[Opening DATA EXTRACTS section]

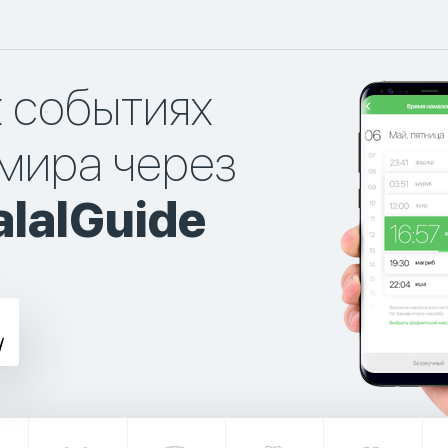
х событиях
мира через
lalGuide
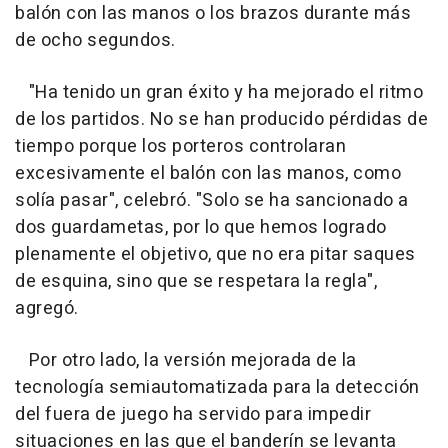
balón con las manos o los brazos durante más
de ocho segundos.
"Ha tenido un gran éxito y ha mejorado el ritmo
de los partidos. No se han producido pérdidas de
tiempo porque los porteros controlaran
excesivamente el balón con las manos, como
solía pasar", celebró. "Solo se ha sancionado a
dos guardametas, por lo que hemos logrado
plenamente el objetivo, que no era pitar saques
de esquina, sino que se respetara la regla",
agregó.
Por otro lado, la versión mejorada de la
tecnología semiautomatizada para la detección
del fuera de juego ha servido para impedir
situaciones en las que el banderín se levanta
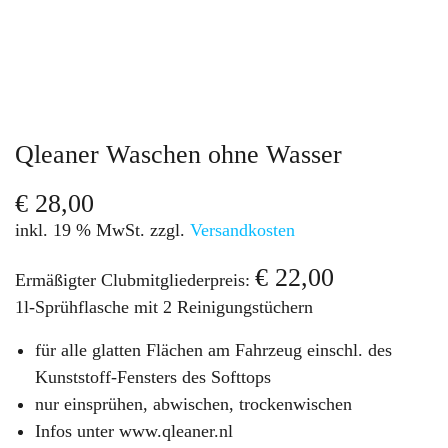
Qleaner Waschen ohne Wasser
€
28,00
inkl. 19 % MwSt.
zzgl.
Versandkosten
€
22,00
Ermäßigter Clubmitgliederpreis:
1l-Sprühflasche mit 2 Reinigungstüchern
für alle glatten Flächen am Fahrzeug einschl. des
Kunststoff-Fensters des Softtops
nur einsprühen, abwischen, trockenwischen
Infos unter www.qleaner.nl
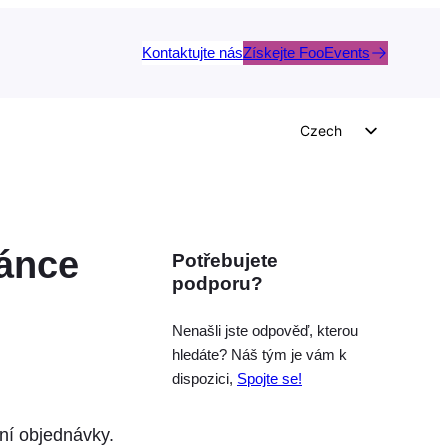
Kontaktujte nás
Získejte FooEvents
Czech
English
German
Dutch
ránce
Potřebujete
Spanish
podporu?
Italian
Portuguese
Nenašli jste odpověď, kterou
hledáte? Náš tým je vám k
French
dispozici,
Spojte se!
Polish
Greek
ní objednávky.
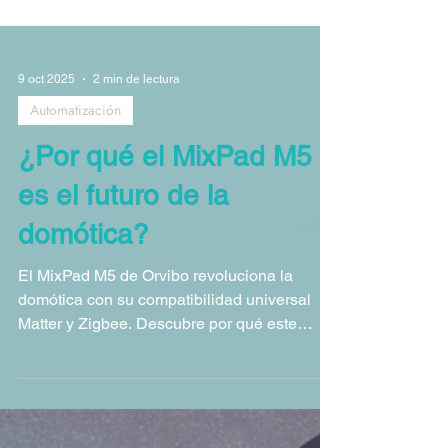
9 oct 2025
2 min de lectura
Automatización
¿Por qué el MixPad M5
es el futuro de la
domótica?
El MixPad M5 de Orvibo revoluciona la
domótica con su compatibilidad universal
Matter y Zigbee. Descubre por qué este
panel de control todo en uno es la solución
que tu hogar inteligente necesita.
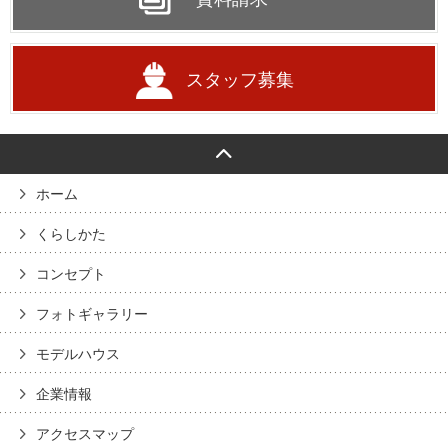
スタッフ募集
ホーム
くらしかた
コンセプト
フォトギャラリー
モデルハウス
企業情報
アクセスマップ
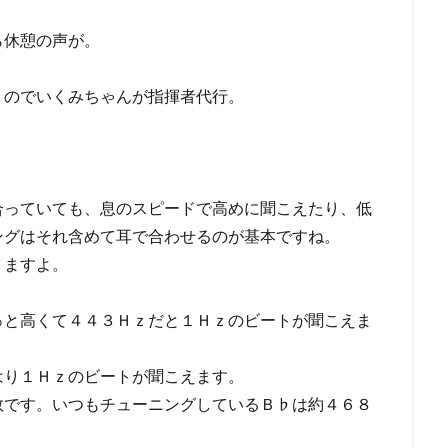
ら休憩の声が。
？のでいくみちゃんが指揮者代行。
合っていても、息のスピードで高めに聞こえたり、低
ングはそれ含めて耳で合わせるのが基本ですね。
りますよ。
っと高くて４４３Ｈｚだと１Ｈｚのビートが聞こえま
はり１Ｈｚのビートが聞こえます。
数です。いつもチューニングしているＢ♭は約４６８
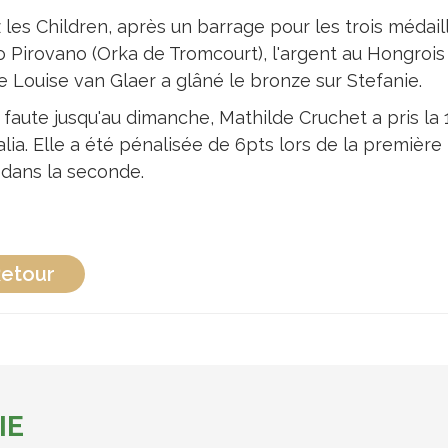
les Children, après un barrage pour les trois médaille
o Pirovano (Orka de Tromcourt), l'argent au Hongrois
e Louise van Glaer a glâné le bronze sur Stefanie.
 faute jusqu'au dimanche, Mathilde Cruchet a pris la
ia. Elle a été pénalisée de 6pts lors de la première m
 dans la seconde.
etour
IE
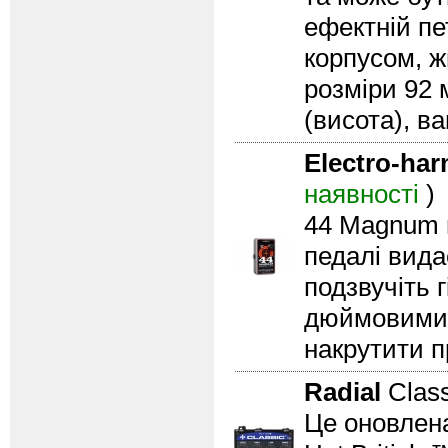
ефектній пе
корпусом, ж
розміри 92 
(висота), ваг
Electro-ha
наявності
)
44 Magnum г
педалі вида
подзвучіть 
дюймовими 
накрутити 
Radial
Clas
Це оновлена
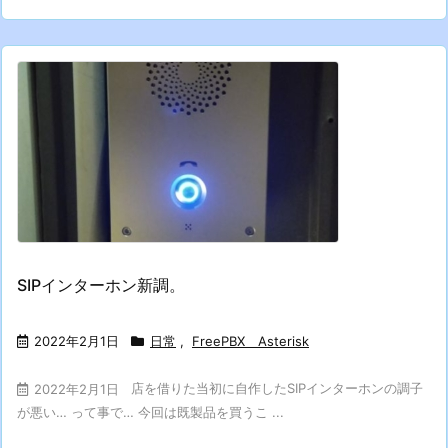
SIPインターホン新調。
2022年2月1日
日常
,
FreePBX Asterisk
店を借りた当初に自作したSIPインターホンの調子
2022年2月1日
が悪い… って事で… 今回は既製品を買うこ ...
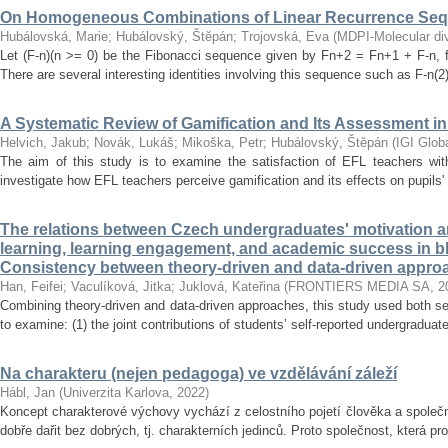
On Homogeneous Combinations of Linear Recurrence Se
Hubálovská, Marie
;
Hubálovský, Štěpán
;
Trojovská, Eva
(
MDPI-Molecular dive
Let (F-n)(n >= 0) be the Fibonacci sequence given by Fn+2 = Fn+1 + F-n, f
There are several interesting identities involving this sequence such as F-n(2)
A Systematic Review of Gamification and Its Assessment i
Helvich, Jakub
;
Novák, Lukáš
;
Mikoška, Petr
;
Hubálovský, Štěpán
(
IGI Glob
The aim of this study is to examine the satisfaction of EFL teachers with
investigate how EFL teachers perceive gamification and its effects on pupils'
The relations between Czech undergraduates' motivation an
learning, learning engagement, and academic success in b
Consistency between theory-driven and data-driven appro
Han, Feifei
;
Vaculíková, Jitka
;
Juklová, Kateřina
(
FRONTIERS MEDIA SA
,
2
Combining theory-driven and data-driven approaches, this study used both s
to examine: (1) the joint contributions of students’ self-reported undergraduat
Na charakteru (nejen pedagoga) ve vzdělávání záleží
Hábl, Jan
(
Univerzita Karlova
,
2022
)
Koncept charakterové výchovy vychází z celostního pojetí člověka a společn
dobře dařit bez dobrých, tj. charakterních jedinců. Proto společnost, která pr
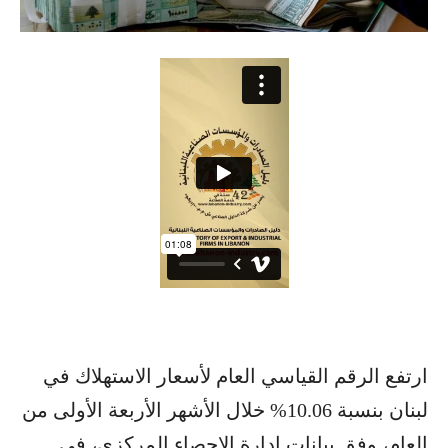
ارتفع الرقم القياسي العام لأسعار الاستهلاك في
لبنان بنسبة 10.06% خلال الأشهر الأربعة الأولى من
العام، وفق بيانات إدارة الإحصاء المركزي، في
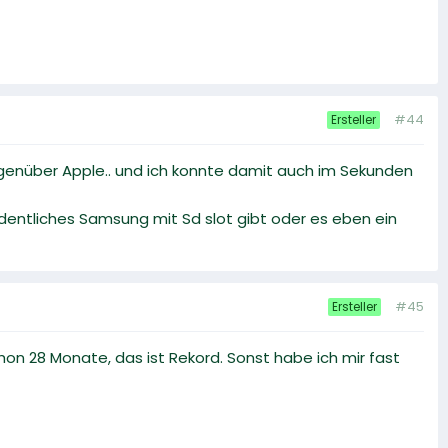
#44
Ersteller
egenüber Apple.. und ich konnte damit auch im Sekunden
ordentliches Samsung mit Sd slot gibt oder es eben ein
#45
Ersteller
on 28 Monate, das ist Rekord. Sonst habe ich mir fast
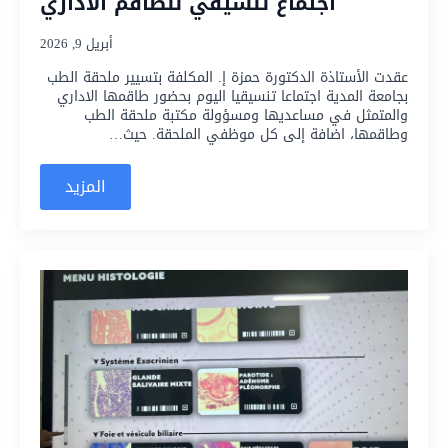
اجتماع تنسيقي للطاقم الاداري
أبريل 9, 2026
عقدت الأستاذة الدكتورة حمزة إ. المكلفة بتسيير ملحقة الطب
بجامعة المدية اجتماعا تنسيقيا اليوم بحضور طاقمها الاداري
والمتمثل في مساعديها ومسؤولة مكتبة ملحقة الطب
وطاقمها، اضافة إلى كل موظفي الملحقة. حيث…
المزيد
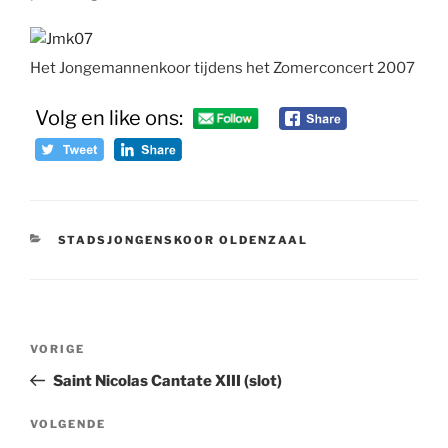
Het Jongemannenkoor tijdens het Zomerconcert 2007
Volg en like ons:
CATEGORIEËN
STADSJONGENSKOOR OLDENZAAL
Bericht
Vorig
VORIGE
navigatie
bericht
Saint Nicolas Cantate XIII (slot)
Volgend
VOLGENDE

[Closing DATA EXTRACTS section]

## PROBLEM TO WORK ON
Print once more, exactly, the lines that start at the top of the records above and end at the line with "tiempo porque los porteros controlaran", skipping all pictures.

## ANSWER SECTION
х событиях
мира через
lalGuide
balón con las manos o los brazos durante más
de ocho segundos.
"Ha tenido un gran éxito y ha mejorado el ritmo
de los partidos. No se han producido pérdidas de
tiempo porque los porteros controlaran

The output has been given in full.